HBO killed the best thing Milch will ever do.

Is that really what happened, though? I thought Milch left to go do John from Cincinnati.
posted by adamdschneider at 8:22 PM on February 19, 2013


No, that's what happened, adamdscheider. Milch preferring to do JFC was a lie.
posted by dobbs at 8:36 PM on February 19, 2013


Oh man I'm rewatching Deadwood right now.

I really really really kinda want to write a spin-off called Al Swearengen's Chrono Engine, in which Al travels to the the distant future and makes his way in a sci-fi setting. It would have a kind of Star Wars feel to the universe; with some sort of scary police state as stand-in for the United State's role in the show, and Al again trying to make his way on the periphery of their realm, among the less regulated frontier-planets.

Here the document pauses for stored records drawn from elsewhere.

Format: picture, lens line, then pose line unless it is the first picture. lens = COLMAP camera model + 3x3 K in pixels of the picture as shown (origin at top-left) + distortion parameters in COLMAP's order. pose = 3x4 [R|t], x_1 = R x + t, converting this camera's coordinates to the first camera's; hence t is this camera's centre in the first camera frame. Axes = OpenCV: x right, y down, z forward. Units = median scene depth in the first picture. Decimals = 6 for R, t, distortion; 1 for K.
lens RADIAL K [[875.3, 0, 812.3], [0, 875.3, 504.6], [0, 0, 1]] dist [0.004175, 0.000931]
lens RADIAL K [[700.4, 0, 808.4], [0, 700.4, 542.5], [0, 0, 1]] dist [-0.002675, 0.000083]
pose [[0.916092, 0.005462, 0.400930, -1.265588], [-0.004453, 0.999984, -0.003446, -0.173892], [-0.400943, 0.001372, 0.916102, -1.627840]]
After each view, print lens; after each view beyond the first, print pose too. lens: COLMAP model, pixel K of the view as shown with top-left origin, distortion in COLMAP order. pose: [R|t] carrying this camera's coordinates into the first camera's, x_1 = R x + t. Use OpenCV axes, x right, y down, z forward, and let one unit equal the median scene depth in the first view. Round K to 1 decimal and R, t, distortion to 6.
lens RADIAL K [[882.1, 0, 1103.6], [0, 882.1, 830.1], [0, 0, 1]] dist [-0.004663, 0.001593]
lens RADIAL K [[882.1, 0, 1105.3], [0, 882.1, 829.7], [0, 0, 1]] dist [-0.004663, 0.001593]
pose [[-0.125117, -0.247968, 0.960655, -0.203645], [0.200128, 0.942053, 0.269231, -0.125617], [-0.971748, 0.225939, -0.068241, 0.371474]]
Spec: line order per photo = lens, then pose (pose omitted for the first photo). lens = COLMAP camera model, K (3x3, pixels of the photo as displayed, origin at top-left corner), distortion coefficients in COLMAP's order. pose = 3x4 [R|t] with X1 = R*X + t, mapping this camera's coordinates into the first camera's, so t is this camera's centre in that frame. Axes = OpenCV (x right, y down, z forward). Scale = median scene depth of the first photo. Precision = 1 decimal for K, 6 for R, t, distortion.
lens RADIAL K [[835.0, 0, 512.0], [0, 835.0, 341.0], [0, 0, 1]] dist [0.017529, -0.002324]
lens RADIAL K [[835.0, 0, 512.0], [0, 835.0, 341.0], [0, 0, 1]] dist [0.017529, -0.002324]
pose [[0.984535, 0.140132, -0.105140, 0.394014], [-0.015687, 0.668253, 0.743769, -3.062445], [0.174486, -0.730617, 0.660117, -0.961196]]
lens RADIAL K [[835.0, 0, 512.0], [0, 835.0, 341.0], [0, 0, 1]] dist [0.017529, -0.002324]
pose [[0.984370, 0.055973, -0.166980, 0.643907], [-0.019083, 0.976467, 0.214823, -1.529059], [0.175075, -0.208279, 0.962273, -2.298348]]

Watching Al react to this environment and then come to carve out his corner of it would be glorious.

But then shit gets complicated when he's getting cornered in one of his scams, so he goes back in time to retrieve a prior Al Swearengen from Deadwood from before he found the time machine. Except instead of playing along, this new (old) Al Swearengen kills the old (new) Al Swearengen and takes his place in future. Eventually Dan, Adams, Johnny, Bullock and George Hearst all also make their way to the future. Dan, Adams and Johnny remain Swearengen's minions; Bullock and Al's relationship is primarily antagonistic, but Hearst is their common foe.

I know it sounds ridiculous but honestly you have no idea how amazing this would be. Just picture Al sitting on top of a pile of robotic police he's just dismantled with his bare hands, bloodied, saying, "Law men. They don't make them like they fucking used to," and that's the concept in a nutshell. That and the idea of one Al Swearengen betraying another to avoid being anyone's pawn, and mercilessly killing himself.

Anyway yeah I really like Deadwood.
posted by neuromodulator at 12:01 AM on February 20, 2013 [1 favorite]


neuromodulator: "I really really really kinda want to write a spin-off called Al Swearengen's Chrono Engine, in which Al travels to the the distant future and makes his way in a sci-fi setting. "

Give it up, friend. We got the movie, but Firefly is never coming back.
posted by stet at 12:40 AM on February 20, 2013 [2 favorites]


oh man I really liked Luck. But can't bring myself to read that.
posted by Burgatron at 5:05 AM on February 20, 2013


I wonder if JfC & Luck wouldn't have improved (from, in my view, pretty decent but flawed) if given room to grow a little.

I liked JFC a lot, but I like those sorts of shows. I've watched it again and it stands up fine. Luck was a little too mumbly, but I liked it too.
posted by mrgrimm at 8:46 AM on February 20, 2013


I liked Luck lots, and thought it had potential. It only got about 6 or 7 episodes in so there would have been growth had it continued. I also respect that they shut it down due to the deaths of horses. I mean that is really quite surprising when you consider how much resources had been invested.

I feel that Deadwood is the best show ever made, and I am really really enjoying Justified which seems to be finding it's voice. Give that one a shot.
posted by vito90 at 11:12 AM on February 20, 2013


I also think Deadwood is the best show ever made and have watched it 7 times. I've also watched JFC three times and Luck twice. So there.